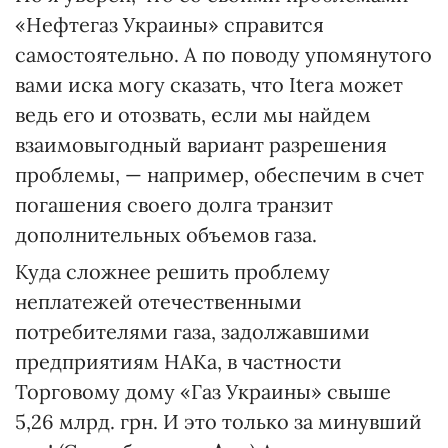
«Нефтегаз Украины» справится
самостоятельно. А по поводу упомянутого
вами иска могу сказать, что Itera может
ведь его и отозвать, если мы найдем
взаимовыгодный вариант разрешения
проблемы, — например, обеспечим в счет
погашения своего долга транзит
дополнительных объемов газа.
Куда сложнее решить проблему
неплатежей отечественными
потребителями газа, задолжавшими
предприятиям НАКа, в частности
Торговому дому «Газ Украины» свыше
5,26 млрд. грн. И это только за минувший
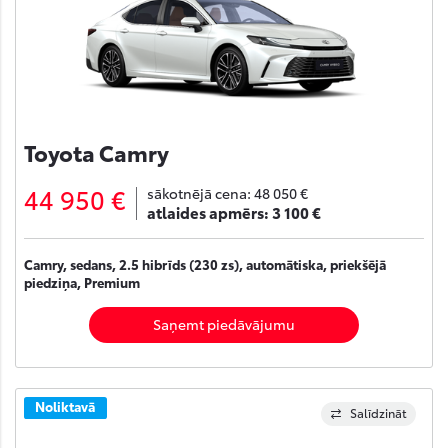
Toyota Camry
44 950 €
sākotnējā cena:
48 050 €
atlaides apmērs:
3 100 €
Camry, sedans, 2.5 hibrīds (230 zs), automātiska, priekšējā
piedziņa, Premium
Saņemt piedāvājumu
Noliktavā
Salīdzināt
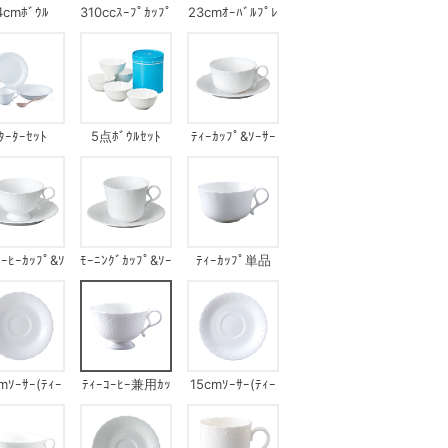
4cmﾎﾞｳﾙ
310ccｽｰﾌﾟｶｯﾌﾟ
23cmｵｰﾊﾞﾙﾌﾟﾚ
ｰﾄｾｯﾄ
ﾀｰﾀｰｾｯﾄ
5点ﾎﾞｳﾙｾｯﾄ
ﾃｨｰｶｯﾌﾟ&ｿｰｻｰ
ｺｰﾋｰｶｯﾌﾟ&ｿ
ﾓｰﾆﾝｸﾞｶｯﾌﾟ&ｿｰ
ﾃｨｰｶｯﾌﾟ単品
ｰｻｰ
ｻｰ
mｿｰｻｰ(ﾃｨｰ
ﾃｨｰｺｰﾋｰ兼用ｶｯ
15cmｿｰｻｰ(ﾃｨｰ
ｰﾋｰ兼用)
ﾌﾟ単品
ｺｰﾋｰ兼用)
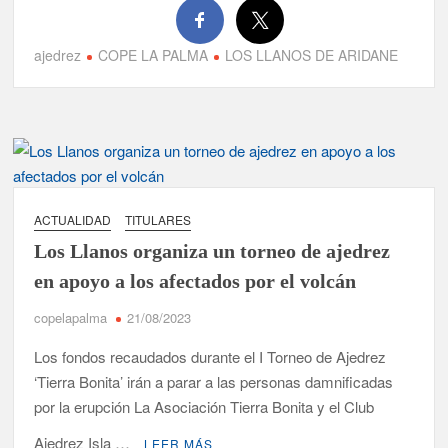
ajedrez
COPE LA PALMA
LOS LLANOS DE ARIDANE
ACTUALIDAD
TITULARES
Los Llanos organiza un torneo de ajedrez
en apoyo a los afectados por el volcán
copelapalma
21/08/2023
Los fondos recaudados durante el I Torneo de Ajedrez
‘Tierra Bonita’ irán a parar a las personas damnificadas
por la erupción La Asociación Tierra Bonita y el Club
Ajedrez Isla …
LEER MÁS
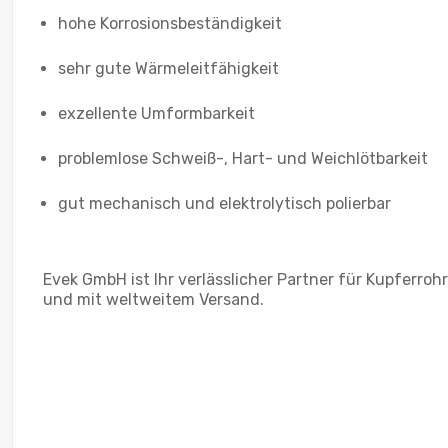
hohe Korrosionsbeständigkeit
sehr gute Wärmeleitfähigkeit
exzellente Umformbarkeit
problemlose Schweiß-, Hart- und Weichlötbarkeit
gut mechanisch und elektrolytisch polierbar
Evek GmbH ist Ihr verlässlicher Partner für Kupferr
und mit weltweitem Versand.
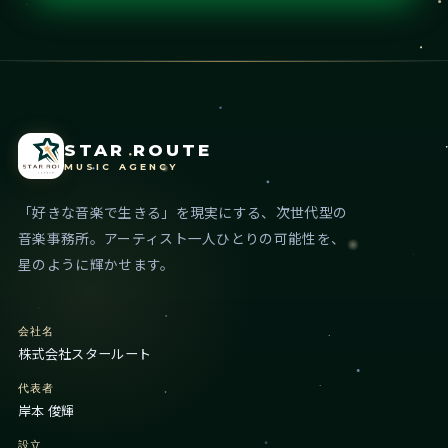
STAR ROUTE
MUSIC AGENCY
「好きな音楽で生きる」を現実にする、次世代型の
音楽事務所。アーティスト一人ひとりの可能性を、
星のように輝かせます。
会社名
株式会社スタールート
代表者
岸本 俊輝
設立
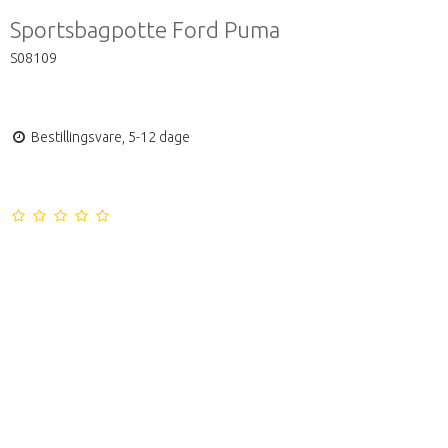
Sportsbagpotte Ford Puma
S08109
Bestillingsvare, 5-12 dage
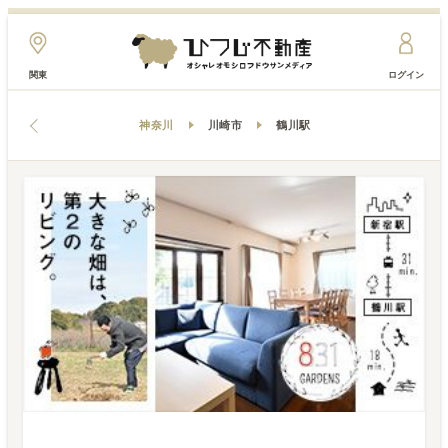
関東
ログイン
神奈川
川崎市
鶴川駅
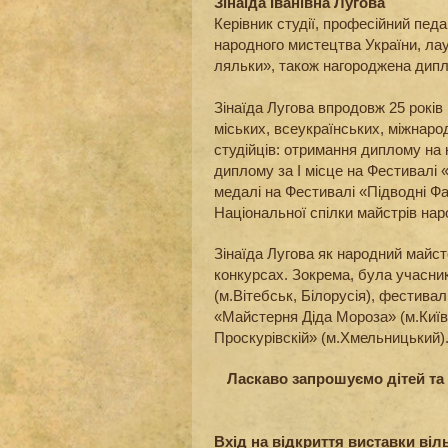
Зінаїда Іванівна Лугова
Керівник студії, професійний педа
народного мистецтва України, лау
ляльки», також нагороджена дипл
Зінаїда Лугова впродовж 25 років 
міських, всеукраїнських, міжнар
студійців: отримання диплому на 
диплому за І місце на Фестивалі 
медалі на Фестивалі «Підводні Фан
Національної спілки майстрів нар
Зінаїда Лугова як народний майс
конкурсах. Зокрема, була учасн
(м.Вітебськ, Білорусія), фестива
«Майстерня Діда Мороза» (м.Київ,
Проскурівскій» (м.Хмельницький)
Ласкаво запрошуємо дітей та
Вхід на відкриття виставки віл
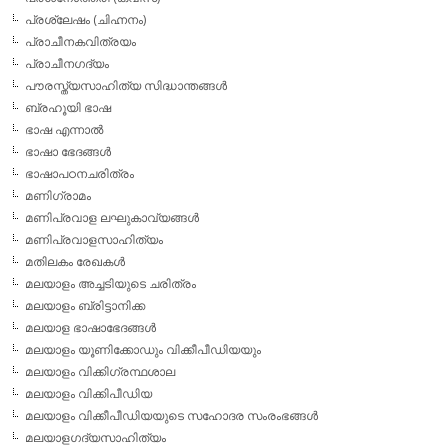
പ്രശ്ലേഷം (ചിഹ്നനം)
പ്രാചീനകവിത്രയം
പ്രാചീനഗദ്യം
പൗരസ്ത്യസാഹിത്യ സിദ്ധാന്തങ്ങള്‍
ബ്രഹൂയി ഭാഷ
ഭാഷ എന്നാല്‍
ഭാഷാ ഭേദങ്ങള്‍
ഭാഷാപഠനചരിത്രം
മണിഗ്രാമം
മണിപ്രവാള ലഘുകാവ്യങ്ങള്‍
മണിപ്രവാളസാഹിത്യം
മതിലകം രേഖകള്‍
മലയാളം അച്ചടിയുടെ ചരിത്രം
മലയാളം ബ്രിട്ടാനിക്ക
മലയാള ഭാഷാഭേദങ്ങള്‍
മലയാളം യൂണിക്കോഡും വിക്കീപീഡിയയും
മലയാളം വിക്കിഗ്രന്ഥശാല
മലയാളം വിക്കിപീഡിയ
മലയാളം വിക്കീപീഡിയയുടെ സഹോദര സംരംഭങ്ങള്‍
മലയാളഗദ്യസാഹിത്യം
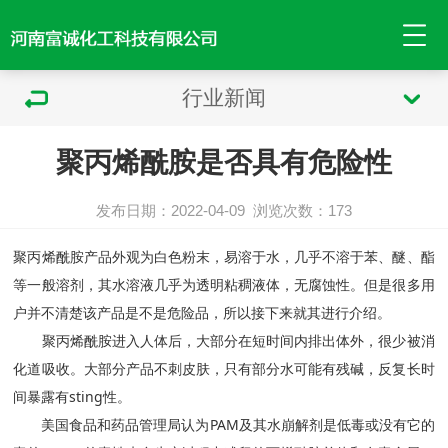
行业新闻
聚丙烯酰胺是否具有危险性
发布日期：2022-04-09
浏览次数：
173
聚丙烯酰胺产品外观为白色粉末，易溶于水，几乎不溶于苯、醚、酯
等一般溶剂，其水溶液几乎为透明粘稠液体，无腐蚀性。但是很多用
户并不清楚该产品是不是危险品，所以接下来就其进行介绍。
聚丙烯酰胺进入人体后，大部分在短时间内排出体外，很少被消
化道吸收。大部分产品不刺皮肤，只有部分水可能有残碱，反复长时
间暴露有sting性。
美国食品和药品管理局认为PAM及其水崩解剂是低毒或没有它的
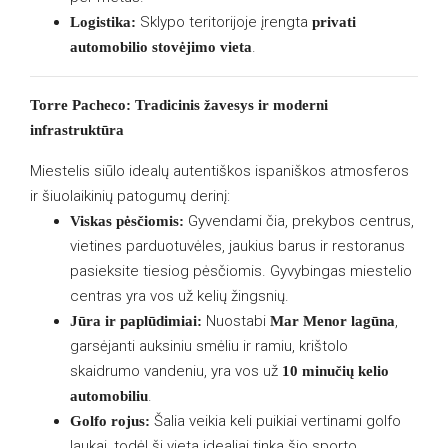
Sklypo teritorijoje įrengta
Logistika:
privati
.
automobilio stovėjimo vieta
Torre Pacheco: Tradicinis žavesys ir moderni
infrastruktūra
Miestelis siūlo idealų autentiškos ispaniškos atmosferos
ir šiuolaikinių patogumų derinį:
Gyvendami čia, prekybos centrus,
Viskas pėsčiomis:
vietines parduotuvėles, jaukius barus ir restoranus
pasieksite tiesiog pėsčiomis. Gyvybingas miestelio
centras yra vos už kelių žingsnių.
Nuostabi
,
Jūra ir paplūdimiai:
Mar Menor lagūna
garsėjanti auksiniu smėliu ir ramiu, krištolo
skaidrumo vandeniu, yra vos už
10 minučių kelio
.
automobiliu
Šalia veikia keli puikiai vertinami golfo
Golfo rojus:
laukai, todėl ši vieta idealiai tinka šio sporto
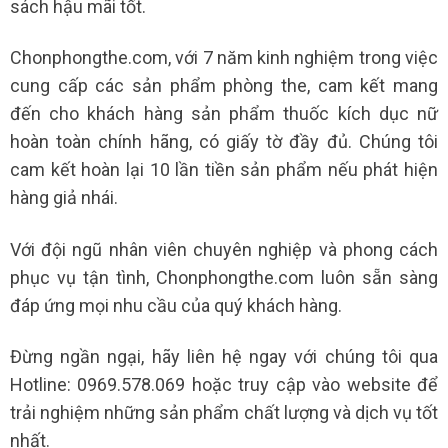
sách hậu mãi tốt.
Chonphongthe.com, với 7 năm kinh nghiệm trong việc
cung cấp các sản phẩm phòng the, cam kết mang
đến cho khách hàng sản phẩm thuốc kích dục nữ
hoàn toàn chính hãng, có giấy tờ đầy đủ. Chúng tôi
cam kết hoàn lại 10 lần tiền sản phẩm nếu phát hiện
hàng giả nhái.
Với đội ngũ nhân viên chuyên nghiệp và phong cách
phục vụ tận tình, Chonphongthe.com luôn sẵn sàng
đáp ứng mọi nhu cầu của quý khách hàng.
Đừng ngần ngại, hãy liên hệ ngay với chúng tôi qua
Hotline: 0969.578.069 hoặc truy cập vào website để
trải nghiệm những sản phẩm chất lượng và dịch vụ tốt
nhất.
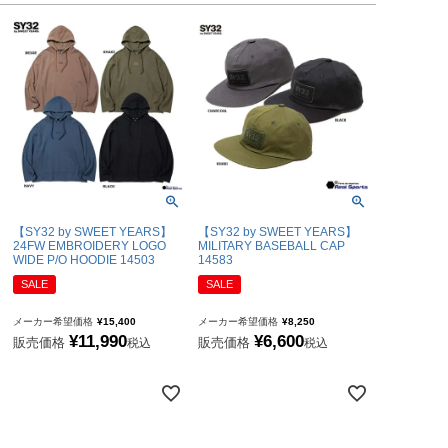
【SY32 by SWEET YEARS】
【SY32 by SWEET YEARS】
24FW EMBROIDERY LOGO
MILITARY BASEBALL CAP
WIDE P/O HOODIE 14503
14583
SALE
SALE
メーカー希望価格
¥
15,400
メーカー希望価格
¥
8,250
¥
11,990
¥
6,600
販売価格
販売価格
税込
税込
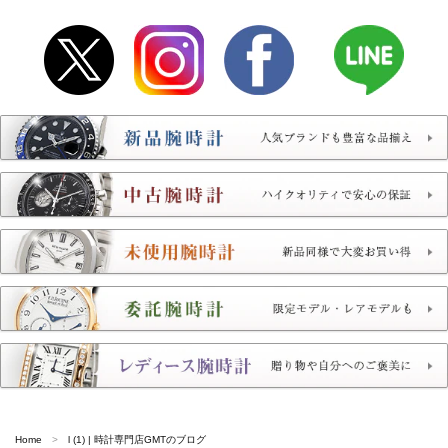
Home
l (1) | 時計専門店GMTのブログ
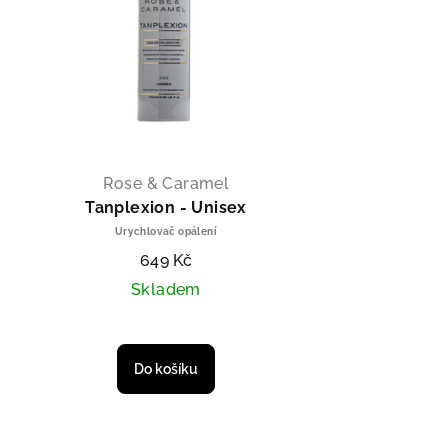
Rose & Caramel
Tanplexion - Unisex
Urychlovač opálení
649 Kč
Skladem
Do košíku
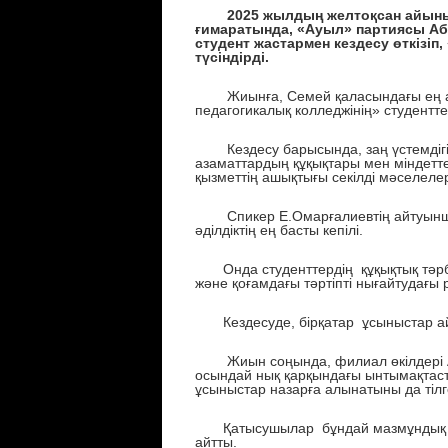
2025 жылдың желтоқсан айының а
ғимаратында, «Ауыл» партиясы Аб
студент жастармен кездесу өткізі
түсіндірді.
Жиынға, Семей қаласындағы ең ал
педагогикалық колледжінің» студенттер
Кездесу барысында, заң үстемдігі, қ
азаматтардың құқықтары мен міндетте
қызметтің ашықтығы секілді мәселеле
Спикер Е.Омарғалиевтің айтуынша, 
әділдіктің ең басты кепілі.
Онда студенттердің құқықтық тәрби
және қоғамдағы тәртіпті нығайтудағы р
Кездесуде, бірқатар ұсыныстар айтылы
Жиын соңында, филиал өкілдері А.
осындай нық қарқындағы ынтымақтаст
ұсыныстар назарға алынатыны да тілге
Қатысушылар бұндай мазмұндық ашы
айтты.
◆ ◆ ◆ ◆
Required action. Please select every line in the items above that contains the string "Фестивалі", treating uppercase and lowercase as different.

Answer for this exercise.
диплому за І місце на Фестивалі 
медалі на Фестивалі «Підводні Фан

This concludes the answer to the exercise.